Als ihre Oma in diesem Sommer in Belarus starb, reiste Alina K. nicht zur Beerdigung. Die Belarussin, die seit fast zwanzig Jahren in Deutschland lebt, hatte Angst, bei der Einreise in ihr Heimatland festgenommen zu werden. Diese Angst teilen Hunderttausende ihrer Landsleute, die im Ausland leben und mit dem Regime des Diktators Alexander Lukaschenko nicht einverstanden sind. Willkürliche Festnahmen, Verfolgung aus fadenscheinigen Gründen, Folter und Tod hinter Gittern - das ist der Alltag in der Ex-Sowjetrepublik, die Lukaschenko seit 29 Jahren mit eiserner Hand regiert.
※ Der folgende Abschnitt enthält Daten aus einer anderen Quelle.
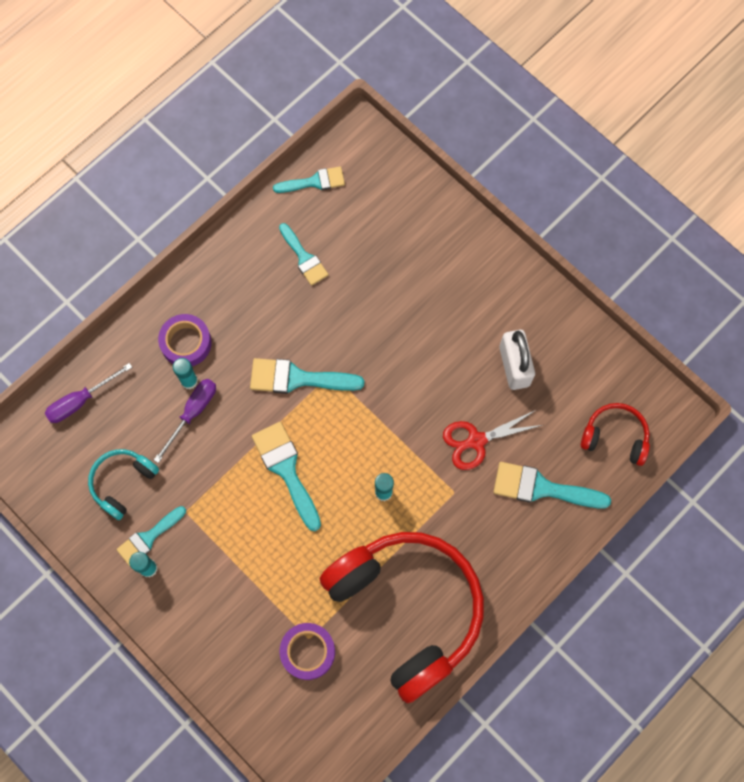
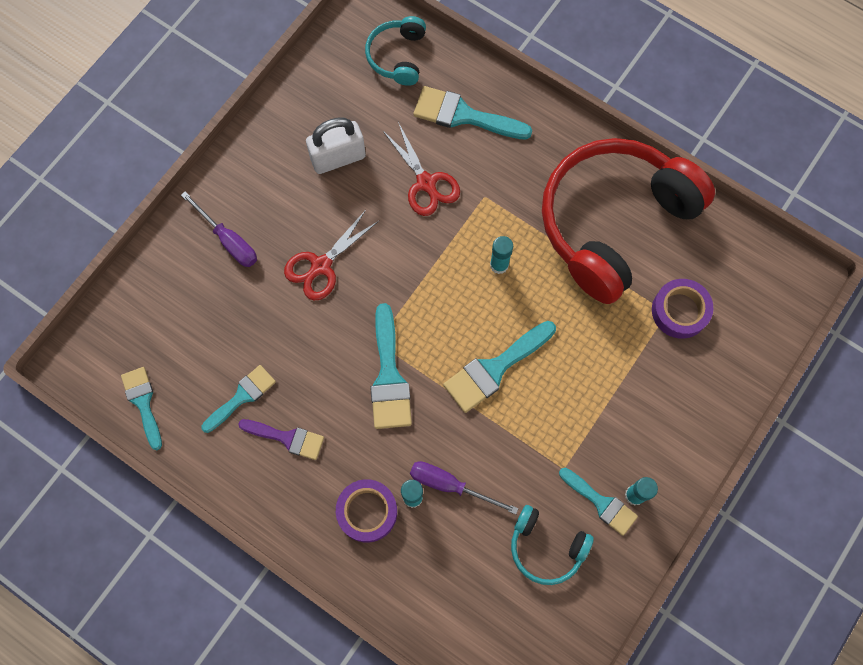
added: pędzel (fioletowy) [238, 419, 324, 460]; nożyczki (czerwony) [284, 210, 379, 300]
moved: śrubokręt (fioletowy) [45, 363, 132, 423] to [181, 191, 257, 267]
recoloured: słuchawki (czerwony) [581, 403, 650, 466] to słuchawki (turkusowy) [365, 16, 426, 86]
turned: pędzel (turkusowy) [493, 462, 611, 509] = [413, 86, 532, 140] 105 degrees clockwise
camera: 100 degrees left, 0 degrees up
Lange konnten sich zahlreiche Belarussen, die ihr Land verlassen haben, im Ausland in Sicherheit wiegen. Spätestens seit dem 4. September ist damit Schluss.
An diesem Tag beunruhigte eine Nachricht aus der Heimat die belarussische Diaspora auf der ganzen Welt. Lukaschenko verkündete einen Erlass, der es diplomatischen Vertretungen im Ausland verbietet, Reisepässe und andere Dokumente auszustellen. Wer einen neuen Pass braucht - oder etwa Unterlagen für die Eheschließung, Immobiliengeschäfte und vieles mehr -, kann dies nicht mehr in einer Botschaft beantragen, sondern muss nach Belarus reisen.
So will Lukaschenko seine Gegner aus dem Ausland locken, um sich an ihnen zu rächen. Für viele Belarussen, die nach der Niederschlagung der friedlichen Proteste 2020 das Land verlassen haben, aber auch für die, die bereits länger im Ausland leben und sich mit der Demokratiebewegung solidarisiert haben, ist der Weg in die Heimat oft auch gleichzeitig ein direkter Weg ins Gefängnis.